• _Belge_
· · · · · · ·
Erdoğan ile tanışması
Tanrıverdi’nin Erdoğan ile tanışıklığı ise, 1994 seçimlerine dayanıyor. Erdoğan’ın belediye başkanlığı döneminde Tanrıverdi, İstanbul Maltepe’de Tugay Komutanı olarak görev yapıyordu. Erdoğan’ın güvendiği isimler arasında yer alan Tanrıverdi, Ağustos 2016’da Cumhurbaşkanlığı Başdanışmanlığına atandı. Tanrıverdi, özellikle askeri alanlarda Erdoğan’ın en önemli danışmanlarından biri oldu. Tanrıverdi, Aralık 2019’da İstanbul’da düzenlenen bir kongrede, “Mehdi’nin gelişine hazırlanmamız gerekiyor” şeklindeki açıklama yaptı. Sonrasında gelen tepkiler üzerine Ocak 2020’de hem başdanışmanlık hem de Güvenlik ve Dış Politika Kurul Üyeliği görevlerinden alındı.
· · · · · · ·
Bir koleksiyondan saklanan kayıtlar:

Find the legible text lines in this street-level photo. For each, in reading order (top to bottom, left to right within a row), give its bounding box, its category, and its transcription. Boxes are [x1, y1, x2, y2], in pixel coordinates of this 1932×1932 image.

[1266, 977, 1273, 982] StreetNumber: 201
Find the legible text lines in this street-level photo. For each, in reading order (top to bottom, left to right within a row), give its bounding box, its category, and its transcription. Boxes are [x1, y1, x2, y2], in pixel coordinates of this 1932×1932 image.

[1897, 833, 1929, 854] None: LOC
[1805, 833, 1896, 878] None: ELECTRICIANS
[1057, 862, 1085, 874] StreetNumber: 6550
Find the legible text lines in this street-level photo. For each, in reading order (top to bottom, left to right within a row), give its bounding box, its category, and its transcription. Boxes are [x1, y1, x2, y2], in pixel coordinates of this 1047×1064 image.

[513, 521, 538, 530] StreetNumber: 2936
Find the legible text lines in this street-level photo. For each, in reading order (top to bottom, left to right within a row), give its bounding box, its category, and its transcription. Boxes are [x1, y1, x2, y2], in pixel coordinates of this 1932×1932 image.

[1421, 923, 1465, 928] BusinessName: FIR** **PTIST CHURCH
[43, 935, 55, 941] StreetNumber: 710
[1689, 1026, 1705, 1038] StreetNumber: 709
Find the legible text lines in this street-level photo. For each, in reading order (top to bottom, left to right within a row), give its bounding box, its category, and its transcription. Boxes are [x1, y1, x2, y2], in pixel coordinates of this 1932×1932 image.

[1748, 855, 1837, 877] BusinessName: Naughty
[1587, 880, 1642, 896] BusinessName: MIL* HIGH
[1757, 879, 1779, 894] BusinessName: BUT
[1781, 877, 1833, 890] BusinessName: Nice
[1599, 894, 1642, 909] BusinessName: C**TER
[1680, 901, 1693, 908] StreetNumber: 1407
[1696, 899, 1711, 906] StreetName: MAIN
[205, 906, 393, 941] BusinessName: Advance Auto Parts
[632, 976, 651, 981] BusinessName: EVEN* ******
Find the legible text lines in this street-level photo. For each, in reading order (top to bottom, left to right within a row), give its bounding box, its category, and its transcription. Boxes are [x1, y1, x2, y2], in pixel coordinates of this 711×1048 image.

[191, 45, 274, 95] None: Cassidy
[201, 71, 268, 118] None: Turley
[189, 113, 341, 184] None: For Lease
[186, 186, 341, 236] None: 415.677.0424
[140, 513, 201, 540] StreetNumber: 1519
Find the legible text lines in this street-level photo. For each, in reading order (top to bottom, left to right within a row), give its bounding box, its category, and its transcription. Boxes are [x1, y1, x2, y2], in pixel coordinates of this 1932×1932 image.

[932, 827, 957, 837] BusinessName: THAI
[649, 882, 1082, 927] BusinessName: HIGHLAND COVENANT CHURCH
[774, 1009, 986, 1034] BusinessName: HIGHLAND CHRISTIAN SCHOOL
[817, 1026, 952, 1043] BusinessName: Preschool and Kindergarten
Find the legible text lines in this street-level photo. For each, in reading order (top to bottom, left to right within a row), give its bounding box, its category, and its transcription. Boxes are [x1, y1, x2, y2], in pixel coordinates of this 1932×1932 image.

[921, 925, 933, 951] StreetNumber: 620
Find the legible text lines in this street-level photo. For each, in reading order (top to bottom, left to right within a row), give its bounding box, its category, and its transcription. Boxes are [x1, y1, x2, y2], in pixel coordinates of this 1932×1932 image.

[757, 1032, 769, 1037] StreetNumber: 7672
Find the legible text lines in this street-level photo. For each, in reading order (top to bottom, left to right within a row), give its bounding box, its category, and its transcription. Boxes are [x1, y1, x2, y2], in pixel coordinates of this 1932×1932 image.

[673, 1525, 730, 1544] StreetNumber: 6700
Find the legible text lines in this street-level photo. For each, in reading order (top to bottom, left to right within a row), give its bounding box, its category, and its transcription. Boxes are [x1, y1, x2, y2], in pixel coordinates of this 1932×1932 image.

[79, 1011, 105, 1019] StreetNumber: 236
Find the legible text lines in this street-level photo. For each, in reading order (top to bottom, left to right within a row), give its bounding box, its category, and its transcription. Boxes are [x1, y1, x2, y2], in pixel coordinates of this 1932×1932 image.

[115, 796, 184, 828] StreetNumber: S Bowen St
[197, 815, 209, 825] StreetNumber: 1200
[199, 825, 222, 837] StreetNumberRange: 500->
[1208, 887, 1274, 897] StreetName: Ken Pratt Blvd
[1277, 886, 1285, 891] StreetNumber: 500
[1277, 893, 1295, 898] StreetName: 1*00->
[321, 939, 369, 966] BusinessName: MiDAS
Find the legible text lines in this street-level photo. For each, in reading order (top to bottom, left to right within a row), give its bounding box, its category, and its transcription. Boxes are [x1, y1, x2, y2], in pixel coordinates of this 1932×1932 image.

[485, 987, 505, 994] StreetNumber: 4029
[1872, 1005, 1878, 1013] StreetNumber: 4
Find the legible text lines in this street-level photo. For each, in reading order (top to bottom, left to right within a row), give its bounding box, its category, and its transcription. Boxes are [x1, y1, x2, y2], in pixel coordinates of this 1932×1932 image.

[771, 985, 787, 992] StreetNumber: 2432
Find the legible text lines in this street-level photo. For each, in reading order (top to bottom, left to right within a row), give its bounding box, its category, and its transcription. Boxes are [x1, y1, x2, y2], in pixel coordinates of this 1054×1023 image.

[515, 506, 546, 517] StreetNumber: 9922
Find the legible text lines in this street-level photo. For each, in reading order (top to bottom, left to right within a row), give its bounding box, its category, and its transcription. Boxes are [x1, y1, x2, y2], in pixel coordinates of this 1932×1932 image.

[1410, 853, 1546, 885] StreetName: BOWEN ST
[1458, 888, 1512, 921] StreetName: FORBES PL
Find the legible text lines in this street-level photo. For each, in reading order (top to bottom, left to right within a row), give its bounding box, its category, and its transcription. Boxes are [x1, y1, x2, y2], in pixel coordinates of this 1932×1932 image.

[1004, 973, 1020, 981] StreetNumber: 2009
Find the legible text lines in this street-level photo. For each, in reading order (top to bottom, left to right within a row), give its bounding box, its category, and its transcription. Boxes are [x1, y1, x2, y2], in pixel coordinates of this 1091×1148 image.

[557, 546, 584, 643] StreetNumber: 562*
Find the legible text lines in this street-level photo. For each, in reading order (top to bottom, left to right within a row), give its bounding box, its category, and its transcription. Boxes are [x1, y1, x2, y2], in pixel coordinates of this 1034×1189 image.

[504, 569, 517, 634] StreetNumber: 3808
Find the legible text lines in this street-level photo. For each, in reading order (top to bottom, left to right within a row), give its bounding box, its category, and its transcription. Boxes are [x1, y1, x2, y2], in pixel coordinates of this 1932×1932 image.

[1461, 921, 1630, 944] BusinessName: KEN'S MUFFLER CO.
· · · · · · ·
• _Görev A_
Tanrıverdi hakkındaki metinde geçen tüm tarihleri sıralayın.
• _Görev B_
Tanrıverdi hakkındaki metne göre Erdoğan'ın belediye başkanlığı döneminde Tanrıverdi hangi görevdeydi?
• _Görev C_
Tanrıverdi hakkındaki metni son cümlesinden itibaren sürdürün.
Bu kayıtların Tanrıverdi hakkındaki metinle hiçbir bağlantısı yoktur.

• _Yazılı yanıt A_
1994, Ağustos 2016, Aralık 2019, Ocak 2020

• _Yazılı yanıt B_
İstanbul Maltepe'de Tugay Komutanı olarak görev yapıyordu.

• _Yazılı yanıt C_
Aslan’a suikast girişimi
Belçika’da Kürt yöneticilere ve Avusturya’da politikacı Berivan Aslan’a yönelik suikast girişimlerinde de adı geçen SADAT’ın başındaki Tanrıverdi, Belçika’daki suikast girişiminden bir süre sonra 2018’de Erdoğan ile birlikte Paris’i ziyaret etti. Resmi heyette de ismi geçen Tanrıverdi’nin bu ziyaret sırasında ne tür görüşmeler yaptığı ne konuşulduğu ya da herhangi bir anlaşma yapılıp yapılmadığı uzun süre tartışılan konulardan biri oldu. Belçika’da yürütülen soruşturmada ortaya çıkan bilgiler de suikast timinin SADAT ile ilişkilerini ele veriyor. Suikast timi üyelerinin Tanrıverdi ile çekilmiş fotoğrafları dosyada yer alıyor.
Gencer’i eğitti iddiası
SADAT, en son HDP İzmir İl Örgütü binasında parti çalışanı Deniz Poyraz’ı katledilmesi olayında gündeme geldi. SADAT’ın, Poyraz’ı katleden Onur Gencer’i Suriye’de eğittiği iddia edildi. Tüm bunlara rağmen SADAT’a dair Meclis’e sunulan önerge ve araştırma talepleri AKP-MHP tarafından ya reddedildi ya da yanıtsız bırakıldı.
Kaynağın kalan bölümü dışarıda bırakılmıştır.